Multi-frame object listings:
════════

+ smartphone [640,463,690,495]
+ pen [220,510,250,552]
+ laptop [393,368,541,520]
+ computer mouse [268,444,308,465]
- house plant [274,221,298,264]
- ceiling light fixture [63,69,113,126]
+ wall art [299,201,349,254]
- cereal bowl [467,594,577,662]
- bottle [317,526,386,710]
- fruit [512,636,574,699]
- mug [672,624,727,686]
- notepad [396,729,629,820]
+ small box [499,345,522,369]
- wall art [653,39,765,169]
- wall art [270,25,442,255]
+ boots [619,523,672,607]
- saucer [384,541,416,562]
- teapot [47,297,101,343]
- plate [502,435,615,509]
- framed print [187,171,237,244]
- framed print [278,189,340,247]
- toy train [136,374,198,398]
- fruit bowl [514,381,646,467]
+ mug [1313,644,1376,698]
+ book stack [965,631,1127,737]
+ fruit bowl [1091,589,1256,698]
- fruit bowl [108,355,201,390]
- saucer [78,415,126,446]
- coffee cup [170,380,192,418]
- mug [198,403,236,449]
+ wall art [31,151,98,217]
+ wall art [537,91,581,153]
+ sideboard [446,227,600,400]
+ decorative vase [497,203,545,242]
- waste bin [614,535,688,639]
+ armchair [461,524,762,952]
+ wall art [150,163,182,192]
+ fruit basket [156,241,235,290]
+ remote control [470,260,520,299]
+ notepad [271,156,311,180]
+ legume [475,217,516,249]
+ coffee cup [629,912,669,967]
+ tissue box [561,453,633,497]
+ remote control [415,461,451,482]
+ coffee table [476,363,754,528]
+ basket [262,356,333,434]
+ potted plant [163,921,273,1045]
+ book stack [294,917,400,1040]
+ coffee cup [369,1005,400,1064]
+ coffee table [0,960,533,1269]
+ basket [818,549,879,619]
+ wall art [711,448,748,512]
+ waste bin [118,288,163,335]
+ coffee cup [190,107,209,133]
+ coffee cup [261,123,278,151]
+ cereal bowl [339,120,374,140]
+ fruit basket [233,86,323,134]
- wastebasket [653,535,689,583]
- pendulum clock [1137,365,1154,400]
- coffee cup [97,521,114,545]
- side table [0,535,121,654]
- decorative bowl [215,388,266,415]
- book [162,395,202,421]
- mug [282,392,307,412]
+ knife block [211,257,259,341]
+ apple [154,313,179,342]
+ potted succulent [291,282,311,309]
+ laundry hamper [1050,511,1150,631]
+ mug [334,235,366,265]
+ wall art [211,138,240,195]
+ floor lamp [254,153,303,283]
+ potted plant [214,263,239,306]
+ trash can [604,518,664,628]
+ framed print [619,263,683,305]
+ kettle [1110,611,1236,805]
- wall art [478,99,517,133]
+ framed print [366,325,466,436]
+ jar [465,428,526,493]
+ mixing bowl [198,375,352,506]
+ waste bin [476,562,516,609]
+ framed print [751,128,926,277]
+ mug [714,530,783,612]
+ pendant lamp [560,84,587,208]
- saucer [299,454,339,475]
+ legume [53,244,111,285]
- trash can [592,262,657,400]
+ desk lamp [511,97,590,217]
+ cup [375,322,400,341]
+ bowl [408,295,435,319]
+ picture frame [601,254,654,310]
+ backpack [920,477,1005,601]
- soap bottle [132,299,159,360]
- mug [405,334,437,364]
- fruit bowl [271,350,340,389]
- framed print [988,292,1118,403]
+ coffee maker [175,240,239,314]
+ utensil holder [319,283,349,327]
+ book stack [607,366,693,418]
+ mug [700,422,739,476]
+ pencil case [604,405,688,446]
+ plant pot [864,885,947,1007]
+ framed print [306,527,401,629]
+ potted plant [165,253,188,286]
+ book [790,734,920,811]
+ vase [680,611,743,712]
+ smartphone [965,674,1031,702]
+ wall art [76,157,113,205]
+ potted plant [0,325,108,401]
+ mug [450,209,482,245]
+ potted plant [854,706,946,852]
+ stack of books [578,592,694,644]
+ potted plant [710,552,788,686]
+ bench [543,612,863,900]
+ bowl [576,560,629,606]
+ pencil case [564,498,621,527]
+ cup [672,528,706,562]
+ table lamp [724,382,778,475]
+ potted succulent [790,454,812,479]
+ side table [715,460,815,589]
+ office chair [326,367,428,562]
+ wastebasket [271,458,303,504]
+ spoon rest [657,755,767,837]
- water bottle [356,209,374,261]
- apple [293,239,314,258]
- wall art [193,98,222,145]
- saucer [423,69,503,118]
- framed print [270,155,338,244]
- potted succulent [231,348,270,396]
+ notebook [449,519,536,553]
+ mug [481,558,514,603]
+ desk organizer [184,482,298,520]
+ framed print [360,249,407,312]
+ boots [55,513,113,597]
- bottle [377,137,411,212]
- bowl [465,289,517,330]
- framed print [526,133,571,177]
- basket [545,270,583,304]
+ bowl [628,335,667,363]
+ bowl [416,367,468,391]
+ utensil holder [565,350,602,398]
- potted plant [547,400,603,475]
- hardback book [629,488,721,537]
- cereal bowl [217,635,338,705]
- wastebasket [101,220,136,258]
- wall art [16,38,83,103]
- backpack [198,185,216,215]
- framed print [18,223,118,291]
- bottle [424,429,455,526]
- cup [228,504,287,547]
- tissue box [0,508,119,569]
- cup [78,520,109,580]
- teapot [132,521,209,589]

════════

Exercise requirements: Please make an exact copy of each record.

Exercise solution:
+ smartphone [640,463,690,495]
+ pen [220,510,250,552]
+ laptop [393,368,541,520]
+ computer mouse [268,444,308,465]
- house plant [274,221,298,264]
- ceiling light fixture [63,69,113,126]
+ wall art [299,201,349,254]
- cereal bowl [467,594,577,662]
- bottle [317,526,386,710]
- fruit [512,636,574,699]
- mug [672,624,727,686]
- notepad [396,729,629,820]
+ small box [499,345,522,369]
- wall art [653,39,765,169]
- wall art [270,25,442,255]
+ boots [619,523,672,607]
- saucer [384,541,416,562]
- teapot [47,297,101,343]
- plate [502,435,615,509]
- framed print [187,171,237,244]
- framed print [278,189,340,247]
- toy train [136,374,198,398]
- fruit bowl [514,381,646,467]
+ mug [1313,644,1376,698]
+ book stack [965,631,1127,737]
+ fruit bowl [1091,589,1256,698]
- fruit bowl [108,355,201,390]
- saucer [78,415,126,446]
- coffee cup [170,380,192,418]
- mug [198,403,236,449]
+ wall art [31,151,98,217]
+ wall art [537,91,581,153]
+ sideboard [446,227,600,400]
+ decorative vase [497,203,545,242]
- waste bin [614,535,688,639]
+ armchair [461,524,762,952]
+ wall art [150,163,182,192]
+ fruit basket [156,241,235,290]
+ remote control [470,260,520,299]
+ notepad [271,156,311,180]
+ legume [475,217,516,249]
+ coffee cup [629,912,669,967]
+ tissue box [561,453,633,497]
+ remote control [415,461,451,482]
+ coffee table [476,363,754,528]
+ basket [262,356,333,434]
+ potted plant [163,921,273,1045]
+ book stack [294,917,400,1040]
+ coffee cup [369,1005,400,1064]
+ coffee table [0,960,533,1269]
+ basket [818,549,879,619]
+ wall art [711,448,748,512]
+ waste bin [118,288,163,335]
+ coffee cup [190,107,209,133]
+ coffee cup [261,123,278,151]
+ cereal bowl [339,120,374,140]
+ fruit basket [233,86,323,134]
- wastebasket [653,535,689,583]
- pendulum clock [1137,365,1154,400]
- coffee cup [97,521,114,545]
- side table [0,535,121,654]
- decorative bowl [215,388,266,415]
- book [162,395,202,421]
- mug [282,392,307,412]
+ knife block [211,257,259,341]
+ apple [154,313,179,342]
+ potted succulent [291,282,311,309]
+ laundry hamper [1050,511,1150,631]
+ mug [334,235,366,265]
+ wall art [211,138,240,195]
+ floor lamp [254,153,303,283]
+ potted plant [214,263,239,306]
+ trash can [604,518,664,628]
+ framed print [619,263,683,305]
+ kettle [1110,611,1236,805]
- wall art [478,99,517,133]
+ framed print [366,325,466,436]
+ jar [465,428,526,493]
+ mixing bowl [198,375,352,506]
+ waste bin [476,562,516,609]
+ framed print [751,128,926,277]
+ mug [714,530,783,612]
+ pendant lamp [560,84,587,208]
- saucer [299,454,339,475]
+ legume [53,244,111,285]
- trash can [592,262,657,400]
+ desk lamp [511,97,590,217]
+ cup [375,322,400,341]
+ bowl [408,295,435,319]
+ picture frame [601,254,654,310]
+ backpack [920,477,1005,601]
- soap bottle [132,299,159,360]
- mug [405,334,437,364]
- fruit bowl [271,350,340,389]
- framed print [988,292,1118,403]
+ coffee maker [175,240,239,314]
+ utensil holder [319,283,349,327]
+ book stack [607,366,693,418]
+ mug [700,422,739,476]
+ pencil case [604,405,688,446]
+ plant pot [864,885,947,1007]
+ framed print [306,527,401,629]
+ potted plant [165,253,188,286]
+ book [790,734,920,811]
+ vase [680,611,743,712]
+ smartphone [965,674,1031,702]
+ wall art [76,157,113,205]
+ potted plant [0,325,108,401]
+ mug [450,209,482,245]
+ potted plant [854,706,946,852]
+ stack of books [578,592,694,644]
+ potted plant [710,552,788,686]
+ bench [543,612,863,900]
+ bowl [576,560,629,606]
+ pencil case [564,498,621,527]
+ cup [672,528,706,562]
+ table lamp [724,382,778,475]
+ potted succulent [790,454,812,479]
+ side table [715,460,815,589]
+ office chair [326,367,428,562]
+ wastebasket [271,458,303,504]
+ spoon rest [657,755,767,837]
- water bottle [356,209,374,261]
- apple [293,239,314,258]
- wall art [193,98,222,145]
- saucer [423,69,503,118]
- framed print [270,155,338,244]
- potted succulent [231,348,270,396]
+ notebook [449,519,536,553]
+ mug [481,558,514,603]
+ desk organizer [184,482,298,520]
+ framed print [360,249,407,312]
+ boots [55,513,113,597]
- bottle [377,137,411,212]
- bowl [465,289,517,330]
- framed print [526,133,571,177]
- basket [545,270,583,304]
+ bowl [628,335,667,363]
+ bowl [416,367,468,391]
+ utensil holder [565,350,602,398]
- potted plant [547,400,603,475]
- hardback book [629,488,721,537]
- cereal bowl [217,635,338,705]
- wastebasket [101,220,136,258]
- wall art [16,38,83,103]
- backpack [198,185,216,215]
- framed print [18,223,118,291]
- bottle [424,429,455,526]
- cup [228,504,287,547]
- tissue box [0,508,119,569]
- cup [78,520,109,580]
- teapot [132,521,209,589]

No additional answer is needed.